Deprem bölgesinin demografik yapısının korunmasının son derece büyük hayati öneme sahip olduğunu ve büyük bir göçün batı illerine, diğer illere yaşanması ve sonrasında bunların geri dönmemesinin önemli bir tehlike oluşturacağına dikkati çeken Erbakan, “Bölge stratejik açıdan son derece önemli bir bölge. Buranın demografik yapısının değişmesi, buranın boşaltılması, boşalması ülkemizin geleceği açısından, bekası açısından önemli bir tehlike olarak görüyoruz.
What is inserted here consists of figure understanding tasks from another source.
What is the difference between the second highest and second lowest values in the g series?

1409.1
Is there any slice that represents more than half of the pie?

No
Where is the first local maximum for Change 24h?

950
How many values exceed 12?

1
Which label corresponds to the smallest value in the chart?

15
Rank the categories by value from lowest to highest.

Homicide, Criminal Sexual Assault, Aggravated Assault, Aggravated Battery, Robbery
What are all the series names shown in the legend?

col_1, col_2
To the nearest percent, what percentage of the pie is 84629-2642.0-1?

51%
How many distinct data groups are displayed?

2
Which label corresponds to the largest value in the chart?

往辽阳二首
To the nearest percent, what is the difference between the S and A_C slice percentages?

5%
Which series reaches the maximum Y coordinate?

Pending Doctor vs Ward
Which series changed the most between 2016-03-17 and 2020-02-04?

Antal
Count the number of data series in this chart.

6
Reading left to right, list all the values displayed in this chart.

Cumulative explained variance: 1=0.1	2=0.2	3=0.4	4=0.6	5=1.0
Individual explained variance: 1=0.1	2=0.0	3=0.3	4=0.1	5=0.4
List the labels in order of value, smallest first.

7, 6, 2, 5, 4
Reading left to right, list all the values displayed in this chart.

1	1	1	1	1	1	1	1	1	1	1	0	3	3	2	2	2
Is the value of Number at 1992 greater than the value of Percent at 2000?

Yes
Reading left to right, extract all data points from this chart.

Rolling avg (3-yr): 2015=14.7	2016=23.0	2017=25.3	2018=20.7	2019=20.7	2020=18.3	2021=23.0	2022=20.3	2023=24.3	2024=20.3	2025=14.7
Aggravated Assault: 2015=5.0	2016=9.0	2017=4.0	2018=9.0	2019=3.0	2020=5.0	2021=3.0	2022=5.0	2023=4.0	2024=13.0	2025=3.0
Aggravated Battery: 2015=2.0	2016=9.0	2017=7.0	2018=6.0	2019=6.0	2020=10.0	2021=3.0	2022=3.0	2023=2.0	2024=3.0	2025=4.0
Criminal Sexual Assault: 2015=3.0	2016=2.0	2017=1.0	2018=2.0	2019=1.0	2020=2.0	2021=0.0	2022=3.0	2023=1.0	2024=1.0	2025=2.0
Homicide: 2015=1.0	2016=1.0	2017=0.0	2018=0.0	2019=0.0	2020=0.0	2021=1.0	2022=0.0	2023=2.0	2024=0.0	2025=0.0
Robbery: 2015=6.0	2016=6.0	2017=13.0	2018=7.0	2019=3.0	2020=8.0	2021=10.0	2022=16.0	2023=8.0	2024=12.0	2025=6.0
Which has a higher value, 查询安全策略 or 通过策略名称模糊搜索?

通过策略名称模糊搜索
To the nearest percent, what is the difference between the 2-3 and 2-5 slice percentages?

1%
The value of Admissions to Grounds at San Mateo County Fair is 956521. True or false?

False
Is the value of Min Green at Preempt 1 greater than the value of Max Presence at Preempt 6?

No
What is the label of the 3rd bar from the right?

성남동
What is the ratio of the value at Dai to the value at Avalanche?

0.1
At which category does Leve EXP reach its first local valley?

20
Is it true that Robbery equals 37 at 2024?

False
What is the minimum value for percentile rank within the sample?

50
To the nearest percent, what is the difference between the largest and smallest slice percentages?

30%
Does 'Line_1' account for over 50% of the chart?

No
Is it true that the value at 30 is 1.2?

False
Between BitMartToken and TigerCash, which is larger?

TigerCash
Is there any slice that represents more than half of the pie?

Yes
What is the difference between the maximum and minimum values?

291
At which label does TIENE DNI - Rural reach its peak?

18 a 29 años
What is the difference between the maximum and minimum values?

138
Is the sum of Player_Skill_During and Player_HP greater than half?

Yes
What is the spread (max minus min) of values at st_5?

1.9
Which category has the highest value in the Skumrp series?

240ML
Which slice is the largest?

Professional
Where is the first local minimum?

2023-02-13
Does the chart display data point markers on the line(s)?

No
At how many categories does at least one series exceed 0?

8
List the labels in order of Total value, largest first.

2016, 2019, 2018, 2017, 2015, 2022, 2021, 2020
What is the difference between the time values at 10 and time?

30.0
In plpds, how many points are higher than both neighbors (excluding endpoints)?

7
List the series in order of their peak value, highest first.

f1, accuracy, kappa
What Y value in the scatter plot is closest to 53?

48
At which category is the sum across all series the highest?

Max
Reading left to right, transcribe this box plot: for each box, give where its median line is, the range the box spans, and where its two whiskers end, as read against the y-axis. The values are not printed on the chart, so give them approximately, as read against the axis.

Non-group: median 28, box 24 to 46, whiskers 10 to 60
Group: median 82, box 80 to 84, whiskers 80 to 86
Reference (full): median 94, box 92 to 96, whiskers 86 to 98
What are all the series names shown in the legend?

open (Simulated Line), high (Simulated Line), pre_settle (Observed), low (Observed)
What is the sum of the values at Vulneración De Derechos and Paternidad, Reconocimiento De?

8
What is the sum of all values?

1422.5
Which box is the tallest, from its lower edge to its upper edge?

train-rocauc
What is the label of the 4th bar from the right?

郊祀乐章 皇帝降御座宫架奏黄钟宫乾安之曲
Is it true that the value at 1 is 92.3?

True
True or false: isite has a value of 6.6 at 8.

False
Bununla ilgili 99 Gölcük depreminde illerini, ilçelerini terk eden göç eden vatandaşlarımızla ilgili yapılan araştırmalar çok önemli bir oranda bir daha tekrar kendi deprem bölgelerine dövme dediklerini ortaya koyuyor. Burada da aynı durumun yaşanması söz konusu. Ankara’daki depremzedelerimizle yaptığımız ziyaretlerimizde, buraya yerleştirilen depremzedelerimizle yaptığımız görüşmelerde kendilerinin de önemli bir kısmı ‘Bir daha belki de hiç dönmeyeceğiz’ demektedirler. Halbuki dönmeleri ülkemiz açısından, milletimiz açısından çok daha hayırlıdır. Bu nedenle demografik yapının bozulmaması bakımından alınacak tedbirleri hükümetin alması gerekir. Birincisi bölgede yabancı uyruklulara ve tüzel kişilere herhangi bir konut veya arazi satışının mutlaka durdurulması şu andan itibaren gereklidir. Öncelikle bölgeden ayrılmak istemeyen depremzedelerin ki bunlar da önemli bir miktardır. Bunların da barınma ısınma ihtiyaçlarının iadelerini karşılanması ve bölgede kalmalarının sağlanması son derece önemli” ifadelerini kullandı.